== Study questions ==
a – Write out the part of the news article on weight control between "Posted on: Sunday, April" and "weight-related health problems.", inclusive.
b – Write what comes next in the news article on weight control, picking up after its final sentence.

== Text for analysis ==
++++++++++

Posted on: Sunday, April 11, 2004
Doctor sees weight control as 'ultimate preventive medicine'
By J.M. Hirsh
|Milton Martin Jr., who disliked diet group therapy, now goes to Physicians Healthy Weight Center in Hampton, N.H., where he sees a medical specialist.
"I don't function well in group therapy," he said, adding that he had tried Weight Watchers and hated the meetings.
The 64-year-old accountant wanted more science and less socializing. He also wanted a plan that addressed all of his concerns including his escalating cholesterol not just his belly.
Now he sees Dr. Jennifer Warren, one of a small but growing number of physicians nationally who are specializing in weight management after their family practices were overwhelmed by patients with weight-related health problems.
"Primary care is preventive medicine. This really is the ultimate preventive medicine," said Warren, who left her general practice in February to open Physicians Healthy Weight Center, an obesity clinic in Hampton.

++++++++++

[Saved data entries]
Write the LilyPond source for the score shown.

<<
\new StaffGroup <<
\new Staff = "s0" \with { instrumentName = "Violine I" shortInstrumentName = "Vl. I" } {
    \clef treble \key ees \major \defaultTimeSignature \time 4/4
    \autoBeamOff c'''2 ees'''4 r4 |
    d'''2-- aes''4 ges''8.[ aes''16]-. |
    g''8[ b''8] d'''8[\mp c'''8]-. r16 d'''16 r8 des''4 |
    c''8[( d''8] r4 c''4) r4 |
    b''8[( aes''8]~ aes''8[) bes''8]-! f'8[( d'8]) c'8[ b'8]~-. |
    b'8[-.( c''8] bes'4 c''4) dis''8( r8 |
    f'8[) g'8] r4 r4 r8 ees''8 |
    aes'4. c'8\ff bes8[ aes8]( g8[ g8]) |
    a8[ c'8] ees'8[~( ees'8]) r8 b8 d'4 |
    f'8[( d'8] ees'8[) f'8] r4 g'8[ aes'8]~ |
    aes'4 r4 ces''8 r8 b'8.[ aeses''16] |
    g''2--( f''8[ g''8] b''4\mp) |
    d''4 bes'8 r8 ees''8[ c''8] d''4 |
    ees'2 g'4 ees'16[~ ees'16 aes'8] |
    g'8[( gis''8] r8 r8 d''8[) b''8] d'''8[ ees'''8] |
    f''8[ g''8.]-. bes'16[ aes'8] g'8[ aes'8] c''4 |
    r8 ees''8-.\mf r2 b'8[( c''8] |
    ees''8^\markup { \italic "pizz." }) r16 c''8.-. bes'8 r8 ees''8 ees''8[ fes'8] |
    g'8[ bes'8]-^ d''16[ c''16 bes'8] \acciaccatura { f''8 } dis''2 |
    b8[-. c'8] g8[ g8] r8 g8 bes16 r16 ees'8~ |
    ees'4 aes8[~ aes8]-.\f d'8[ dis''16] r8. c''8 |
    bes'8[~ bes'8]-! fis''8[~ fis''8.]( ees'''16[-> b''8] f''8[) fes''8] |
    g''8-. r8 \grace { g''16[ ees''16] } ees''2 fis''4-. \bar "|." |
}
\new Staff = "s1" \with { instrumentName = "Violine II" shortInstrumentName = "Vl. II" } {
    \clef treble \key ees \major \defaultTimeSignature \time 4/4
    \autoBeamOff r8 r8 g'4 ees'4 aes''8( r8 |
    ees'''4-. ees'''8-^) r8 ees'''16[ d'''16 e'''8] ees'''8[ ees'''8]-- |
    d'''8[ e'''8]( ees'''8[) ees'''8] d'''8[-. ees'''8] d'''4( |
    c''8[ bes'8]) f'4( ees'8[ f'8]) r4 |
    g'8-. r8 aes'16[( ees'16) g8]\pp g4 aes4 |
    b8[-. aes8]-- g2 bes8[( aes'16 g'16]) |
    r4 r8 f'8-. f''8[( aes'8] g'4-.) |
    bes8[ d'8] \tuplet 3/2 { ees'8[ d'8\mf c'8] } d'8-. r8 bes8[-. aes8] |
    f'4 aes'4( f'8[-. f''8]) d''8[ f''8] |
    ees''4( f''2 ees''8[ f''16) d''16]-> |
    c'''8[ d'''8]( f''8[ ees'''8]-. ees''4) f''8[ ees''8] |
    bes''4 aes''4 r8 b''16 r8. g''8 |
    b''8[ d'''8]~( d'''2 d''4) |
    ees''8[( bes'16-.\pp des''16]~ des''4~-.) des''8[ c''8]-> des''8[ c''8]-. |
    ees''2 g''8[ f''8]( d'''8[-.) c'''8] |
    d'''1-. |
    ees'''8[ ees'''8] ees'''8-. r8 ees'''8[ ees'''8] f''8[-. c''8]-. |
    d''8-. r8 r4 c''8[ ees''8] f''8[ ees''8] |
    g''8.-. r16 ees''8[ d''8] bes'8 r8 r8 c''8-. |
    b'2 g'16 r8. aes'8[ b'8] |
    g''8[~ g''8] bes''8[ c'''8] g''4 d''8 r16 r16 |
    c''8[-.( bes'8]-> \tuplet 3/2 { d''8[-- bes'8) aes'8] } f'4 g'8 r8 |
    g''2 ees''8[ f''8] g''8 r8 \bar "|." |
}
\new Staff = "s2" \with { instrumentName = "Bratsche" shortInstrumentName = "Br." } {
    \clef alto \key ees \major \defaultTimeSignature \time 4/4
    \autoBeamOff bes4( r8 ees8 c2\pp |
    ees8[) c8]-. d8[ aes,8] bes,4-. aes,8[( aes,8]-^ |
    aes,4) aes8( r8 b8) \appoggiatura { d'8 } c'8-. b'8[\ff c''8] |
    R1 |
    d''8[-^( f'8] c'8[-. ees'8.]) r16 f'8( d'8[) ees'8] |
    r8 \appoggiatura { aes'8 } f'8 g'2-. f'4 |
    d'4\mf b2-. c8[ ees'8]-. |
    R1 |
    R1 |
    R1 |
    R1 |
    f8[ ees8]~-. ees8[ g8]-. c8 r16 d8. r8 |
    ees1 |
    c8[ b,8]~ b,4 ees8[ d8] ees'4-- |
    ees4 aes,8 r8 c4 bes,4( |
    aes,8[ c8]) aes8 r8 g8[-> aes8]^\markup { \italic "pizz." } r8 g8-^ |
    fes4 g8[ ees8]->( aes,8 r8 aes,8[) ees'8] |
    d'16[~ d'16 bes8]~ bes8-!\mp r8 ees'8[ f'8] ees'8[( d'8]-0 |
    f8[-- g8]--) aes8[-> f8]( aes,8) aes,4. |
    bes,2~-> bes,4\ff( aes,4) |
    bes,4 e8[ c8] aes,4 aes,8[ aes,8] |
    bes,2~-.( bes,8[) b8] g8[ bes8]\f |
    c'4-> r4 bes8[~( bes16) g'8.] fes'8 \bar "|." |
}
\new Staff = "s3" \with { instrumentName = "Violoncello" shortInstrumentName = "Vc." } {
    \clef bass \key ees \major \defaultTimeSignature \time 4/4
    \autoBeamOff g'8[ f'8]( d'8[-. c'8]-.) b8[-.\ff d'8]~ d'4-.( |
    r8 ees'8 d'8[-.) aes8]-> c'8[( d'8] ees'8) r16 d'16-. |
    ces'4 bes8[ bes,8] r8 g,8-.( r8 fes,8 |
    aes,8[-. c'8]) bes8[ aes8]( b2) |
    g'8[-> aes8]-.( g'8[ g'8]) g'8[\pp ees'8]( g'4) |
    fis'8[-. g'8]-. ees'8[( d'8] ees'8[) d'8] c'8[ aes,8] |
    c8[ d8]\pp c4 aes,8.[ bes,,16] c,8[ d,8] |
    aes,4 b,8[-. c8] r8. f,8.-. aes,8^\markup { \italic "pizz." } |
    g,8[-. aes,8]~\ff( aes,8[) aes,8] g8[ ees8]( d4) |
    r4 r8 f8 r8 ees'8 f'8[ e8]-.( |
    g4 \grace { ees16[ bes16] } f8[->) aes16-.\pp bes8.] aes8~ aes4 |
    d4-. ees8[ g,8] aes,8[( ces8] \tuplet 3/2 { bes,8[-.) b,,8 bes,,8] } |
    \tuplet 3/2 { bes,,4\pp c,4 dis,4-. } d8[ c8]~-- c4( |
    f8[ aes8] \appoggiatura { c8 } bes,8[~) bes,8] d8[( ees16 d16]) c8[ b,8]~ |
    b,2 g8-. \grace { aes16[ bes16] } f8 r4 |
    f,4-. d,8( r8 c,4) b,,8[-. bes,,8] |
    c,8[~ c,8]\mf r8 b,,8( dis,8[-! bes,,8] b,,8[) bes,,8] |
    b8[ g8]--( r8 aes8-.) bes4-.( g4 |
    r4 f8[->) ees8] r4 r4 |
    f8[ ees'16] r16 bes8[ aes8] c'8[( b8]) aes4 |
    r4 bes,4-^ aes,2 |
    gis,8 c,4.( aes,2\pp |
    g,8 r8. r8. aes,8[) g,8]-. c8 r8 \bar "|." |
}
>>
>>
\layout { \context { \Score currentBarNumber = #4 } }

++++++++++

== Answers for the tasks ==
a –
Posted on: Sunday, April 11, 2004
Doctor sees weight control as 'ultimate preventive medicine'
By J.M. Hirsh
|Milton Martin Jr., who disliked diet group therapy, now goes to Physicians Healthy Weight Center in Hampton, N.H., where he sees a medical specialist.
"I don't function well in group therapy," he said, adding that he had tried Weight Watchers and hated the meetings.
The 64-year-old accountant wanted more science and less socializing. He also wanted a plan that addressed all of his concerns including his escalating cholesterol not just his belly.
Now he sees Dr. Jennifer Warren, one of a small but growing number of physicians nationally who are specializing in weight management after their family practices were overwhelmed by patients with weight-related health problems.

b –
"That's what got me started in this direction," the 39-year-old said in a recent interview. "So many of the medical problems I was treating in family care were weight-related."
Three weeks into his treatment, Martin's cholesterol was down and he had lost 12 pounds, thanks to low-dose appetite suppressants and calorie-cutting.
With two-thirds of Americans overweight and at greater risk for heart disease, diabetes and certain cancers, many in the medical community want to redefine the role doctors have in helping people slim down.
Doctors say the pressures of general practice which can limit time with patients to mere minutes and a lack of specialized training make it difficult to treat obesity in a primary-care environment.
They say treatment involves not only creating individualized diet and fitness plans, but also assessing serious health concerns and addressing the underlying emotional and psychological issues that contributed to the weight gain.
Though often associated with gastric surgery, a procedure that reduces the size of the stomach, so-called bariatric medicine includes a gamut of treatments, from special diets to counseling to prescription drugs.
The impetus for change comes mostly from medical schools, according to Dr. George Blackburn, associate director of Harvard Medical School's nutrition division.
Medical students and young doctors are demanding to know more about nutrition and weight management, which previously was absent from most curricula, he said.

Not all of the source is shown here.